* **GOAL**: Output the items from the first line up to and including the line that contains "Nanacampantam" as a Markdown table with two columns, Row and Line. Number each row, put one line per row, and leave out blank lines.

____ PROVIDED DATA

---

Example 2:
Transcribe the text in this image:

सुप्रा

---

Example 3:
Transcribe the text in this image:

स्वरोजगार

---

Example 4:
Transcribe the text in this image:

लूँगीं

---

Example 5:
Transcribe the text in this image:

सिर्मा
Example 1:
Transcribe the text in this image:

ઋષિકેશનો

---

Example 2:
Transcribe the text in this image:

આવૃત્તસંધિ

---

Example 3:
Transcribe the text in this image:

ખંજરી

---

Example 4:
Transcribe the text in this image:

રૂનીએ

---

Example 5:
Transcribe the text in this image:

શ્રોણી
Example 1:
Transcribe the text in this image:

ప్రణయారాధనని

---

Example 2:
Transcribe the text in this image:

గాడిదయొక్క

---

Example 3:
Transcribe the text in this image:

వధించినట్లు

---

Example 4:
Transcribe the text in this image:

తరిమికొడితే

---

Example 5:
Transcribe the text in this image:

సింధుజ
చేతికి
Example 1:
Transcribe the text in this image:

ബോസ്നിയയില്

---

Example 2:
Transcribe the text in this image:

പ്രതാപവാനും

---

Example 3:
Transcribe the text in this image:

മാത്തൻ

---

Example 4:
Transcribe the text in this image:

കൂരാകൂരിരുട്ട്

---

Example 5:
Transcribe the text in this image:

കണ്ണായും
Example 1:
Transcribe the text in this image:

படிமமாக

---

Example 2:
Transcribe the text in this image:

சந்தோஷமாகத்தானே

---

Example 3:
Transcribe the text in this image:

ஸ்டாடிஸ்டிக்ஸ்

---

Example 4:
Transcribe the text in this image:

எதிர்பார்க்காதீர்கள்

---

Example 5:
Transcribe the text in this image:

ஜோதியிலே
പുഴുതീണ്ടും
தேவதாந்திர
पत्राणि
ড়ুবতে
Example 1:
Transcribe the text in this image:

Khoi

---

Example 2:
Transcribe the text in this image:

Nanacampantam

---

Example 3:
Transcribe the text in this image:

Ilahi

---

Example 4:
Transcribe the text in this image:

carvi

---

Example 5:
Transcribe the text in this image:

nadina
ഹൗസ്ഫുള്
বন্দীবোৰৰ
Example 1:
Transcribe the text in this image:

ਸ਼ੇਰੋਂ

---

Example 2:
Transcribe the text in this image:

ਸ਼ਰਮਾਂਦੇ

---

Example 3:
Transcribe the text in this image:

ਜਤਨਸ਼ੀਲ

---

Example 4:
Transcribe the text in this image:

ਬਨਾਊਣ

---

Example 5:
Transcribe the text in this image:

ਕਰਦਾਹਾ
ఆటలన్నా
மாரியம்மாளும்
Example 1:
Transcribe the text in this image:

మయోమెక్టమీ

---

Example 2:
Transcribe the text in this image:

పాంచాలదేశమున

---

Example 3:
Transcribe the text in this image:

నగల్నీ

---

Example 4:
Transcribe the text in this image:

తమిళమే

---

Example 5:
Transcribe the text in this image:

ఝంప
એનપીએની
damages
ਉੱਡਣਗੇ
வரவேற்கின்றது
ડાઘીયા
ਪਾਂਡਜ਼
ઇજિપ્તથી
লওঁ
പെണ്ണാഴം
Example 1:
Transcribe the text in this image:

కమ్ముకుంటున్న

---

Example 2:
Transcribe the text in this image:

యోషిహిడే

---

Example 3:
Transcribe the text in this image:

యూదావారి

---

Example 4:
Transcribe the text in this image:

________

* **EXPECTED OUTPUT**:
| Row | Line |
|---|---|
| 1 | --- |
| 2 | Example 2: |
| 3 | Transcribe the text in this image: |
| 4 | सुप्रा |
| 5 | --- |
| 6 | Example 3: |
| 7 | Transcribe the text in this image: |
| 8 | स्वरोजगार |
| 9 | --- |
| 10 | Example 4: |
| 11 | Transcribe the text in this image: |
| 12 | लूँगीं |
| 13 | --- |
| 14 | Example 5: |
| 15 | Transcribe the text in this image: |
| 16 | सिर्मा |
| 17 | Example 1: |
| 18 | Transcribe the text in this image: |
| 19 | ઋષિકેશનો |
| 20 | --- |
| 21 | Example 2: |
| 22 | Transcribe the text in this image: |
| 23 | આવૃત્તસંધિ |
| 24 | --- |
| 25 | Example 3: |
| 26 | Transcribe the text in this image: |
| 27 | ખંજરી |
| 28 | --- |
| 29 | Example 4: |
| 30 | Transcribe the text in this image: |
| 31 | રૂનીએ |
| 32 | --- |
| 33 | Example 5: |
| 34 | Transcribe the text in this image: |
| 35 | શ્રોણી |
| 36 | Example 1: |
| 37 | Transcribe the text in this image: |
| 38 | ప్రణయారాధనని |
| 39 | --- |
| 40 | Example 2: |
| 41 | Transcribe the text in this image: |
| 42 | గాడిదయొక్క |
| 43 | --- |
| 44 | Example 3: |
| 45 | Transcribe the text in this image: |
| 46 | వధించినట్లు |
| 47 | --- |
| 48 | Example 4: |
| 49 | Transcribe the text in this image: |
| 50 | తరిమికొడితే |
| 51 | --- |
| 52 | Example 5: |
| 53 | Transcribe the text in this image: |
| 54 | సింధుజ |
| 55 | చేతికి |
| 56 | Example 1: |
| 57 | Transcribe the text in this image: |
| 58 | ബോസ്നിയയില് |
| 59 | --- |
| 60 | Example 2: |
| 61 | Transcribe the text in this image: |
| 62 | പ്രതാപവാനും |
| 63 | --- |
| 64 | Example 3: |
| 65 | Transcribe the text in this image: |
| 66 | മാത്തൻ |
| 67 | --- |
| 68 | Example 4: |
| 69 | Transcribe the text in this image: |
| 70 | കൂരാകൂരിരുട്ട് |
| 71 | --- |
| 72 | Example 5: |
| 73 | Transcribe the text in this image: |
| 74 | കണ്ണായും |
| 75 | Example 1: |
| 76 | Transcribe the text in this image: |
| 77 | படிமமாக |
| 78 | --- |
| 79 | Example 2: |
| 80 | Transcribe the text in this image: |
| 81 | சந்தோஷமாகத்தானே |
| 82 | --- |
| 83 | Example 3: |
| 84 | Transcribe the text in this image: |
| 85 | ஸ்டாடிஸ்டிக்ஸ் |
| 86 | --- |
| 87 | Example 4: |
| 88 | Transcribe the text in this image: |
| 89 | எதிர்பார்க்காதீர்கள் |
| 90 | --- |
| 91 | Example 5: |
| 92 | Transcribe the text in this image: |
| 93 | ஜோதியிலே |
| 94 | പുഴുതീണ്ടും |
| 95 | தேவதாந்திர |
| 96 | पत्राणि |
| 97 | ড়ুবতে |
| 98 | Example 1: |
| 99 | Transcribe the text in this image: |
| 100 | Khoi |
| 101 | --- |
| 102 | Example 2: |
| 103 | Transcribe the text in this image: |
| 104 | Nanacampantam |